* [PROBLEM DESCRIPTION]:
Recast the lines below as a JSON list of strings, one string per line, leaving out blank lines and the pictures.
[TASK DATA Boundary: Start]
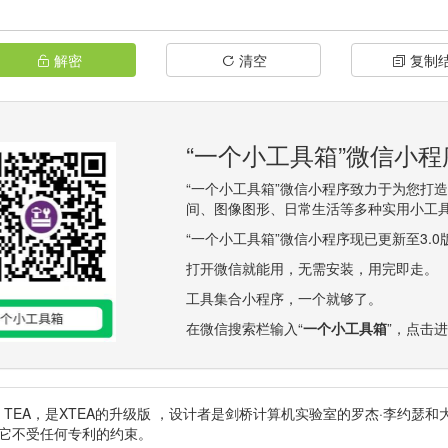
解密
清空
复制
“一个小工具箱”微信小
“一个小工具箱”微信小程序致力于为您打
间、图像图形、日常生活等多种实用小工
“一个小工具箱”微信小程序现已更新至3.
打开微信就能用，无需安装，用完即走。
工具集合小程序，一个就够了。
在微信搜索栏输入“
一个小工具箱
”，点击
k TEA，是
XTEA
的升级版 ，设计者是剑桥计算机实验室的罗杰·李约瑟和大
。它不受任何专利的约束。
[TASK DATA Boundary: End]
* [TASK RESULT]:
[
  "解密",
  "清空",
  "复制",
  "“一个小工具箱”微信小",
  "“一个小工具箱”微信小程序致力于为您打",
  "间、图像图形、日常生活等多种实用小工",
  "“一个小工具箱”微信小程序现已更新至3.",
  "打开微信就能用，无需安装，用完即走。",
  "工具集合小程序，一个就够了。",
  "在微信搜索栏输入“",
  "一个小工具箱",
  "”，点击",
  "k TEA，是",
  "XTEA",
  "的升级版 ，设计者是剑桥计算机实验室的罗杰·李约瑟和大",
  "。它不受任何专利的约束。"
]